Wie agil seid ihr denn schon?

Ein Beitrag von: Mark Poppenborg

Wie agil ist Euer Unternehmen?

Steckt Ihr auch gerade in der Agilen Transformation? Tut ja eigentlich gerade jedes Unternehmen.

Wie agil seid Ihr denn schon? Fragt Ihr Euch das auch manchmal? Den Gesprächen über solche Fragen lausche ich immer ganz gerne. Und was mir auffällt ist, dass der Fortschritt der agilen Transformation an Facetten festgemacht wird, die mit Agilität gar nichts zu tun haben.

Wie agil seid ihr denn schon?

Bildnachweis: © JanMika – depositphotos.com

Etwa so:
»Wir haben schon mehrere Teams, die nach Scrum arbeiten«
»Wir haben eine Hierarchieebene abgeschafft«
»Wir machen regelmäßige Design Thinking Sprints«
»Bei uns arbeitet eine ganze Abteilung nach Holocracy«
»Wir sind unsere individuellen Zielvereinbarungen losgeworden«
»Wir haben unsere Gehälter transparent gemacht«

Und wo war da jetzt von Agilität die Rede?

 

Zumindest in meinem Verständnis ist Agilität die Fähigkeit eines Unternehmens, wendig und flexibel auf Veränderungen im Markt reagieren zu können.

 

Die Agilitätsmesslatte ist also marktgerichtet.

Da oben stehen aber nach Innen gerichtete Tätigkeitsbekundungen. Und das ist kein kleines Problem. Tatsächlich sind diese Antworten geradezu ursächlich für den mangelnden Fortschritt der meisten Agilen Transformationen.

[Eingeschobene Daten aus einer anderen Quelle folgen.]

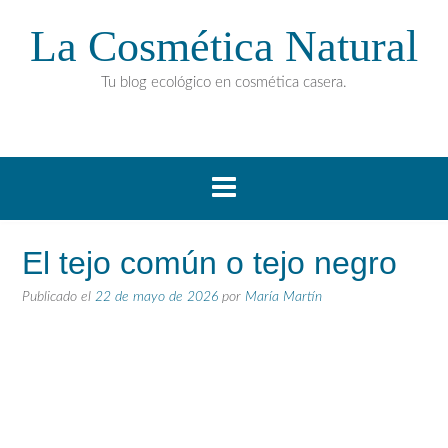
La Cosmética Natural
Tu blog ecológico en cosmética casera.
El tejo común o tejo negro
Publicado el
22 de mayo de 2026
por
María Martín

Denn anstatt Agilität konsequent von Außen nach Innen zu denken, hat sich eine Benchmarkmentalität entwickelt. Damit meine ich, dass verglichen wird, ob man gemessen an dem Beispiel anderer Unternehmen ähnliche Vorhaben in Angriff genommen hat.

Woran das liegt?

Um das Thema der Agilität ist eine Industrie entstanden. Diese Industrie vertreibt Lösungen. Und durch die Überkommunikation der Lösungen ist das Problem in Vergessenheit geraten. Es geht nur noch um die Lösungen.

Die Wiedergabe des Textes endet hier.